▶ EXERCISE GOAL: The line containing "right elbow: (561, 634)" marks the end: copy exactly every line from the start of the records below up to and including it, leaving out pictures.

(Joint position lists)
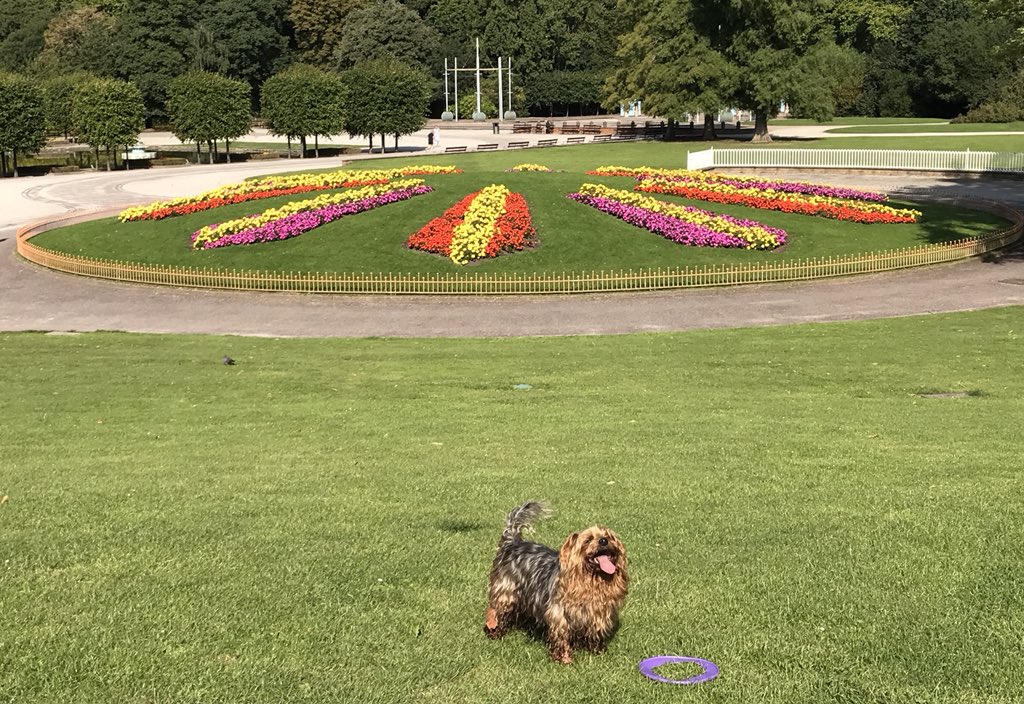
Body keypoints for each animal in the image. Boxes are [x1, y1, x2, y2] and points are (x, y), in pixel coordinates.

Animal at [483, 503, 626, 663]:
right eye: (588, 539)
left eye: (609, 536)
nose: (603, 541)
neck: (591, 579)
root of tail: (512, 543)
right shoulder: (559, 613)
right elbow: (561, 634)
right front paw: (563, 658)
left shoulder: (598, 612)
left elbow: (595, 631)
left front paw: (597, 650)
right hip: (505, 590)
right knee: (495, 611)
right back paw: (494, 631)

▶ RESULT:
Body keypoints for each animal in the image. Boxes are [x1, y1, x2, y2] and points are (x, y), in pixel coordinates.

Animal at [483, 503, 626, 663]:
right eye: (588, 539)
left eye: (609, 536)
nose: (603, 541)
neck: (591, 579)
root of tail: (512, 543)
right shoulder: (559, 613)
right elbow: (561, 634)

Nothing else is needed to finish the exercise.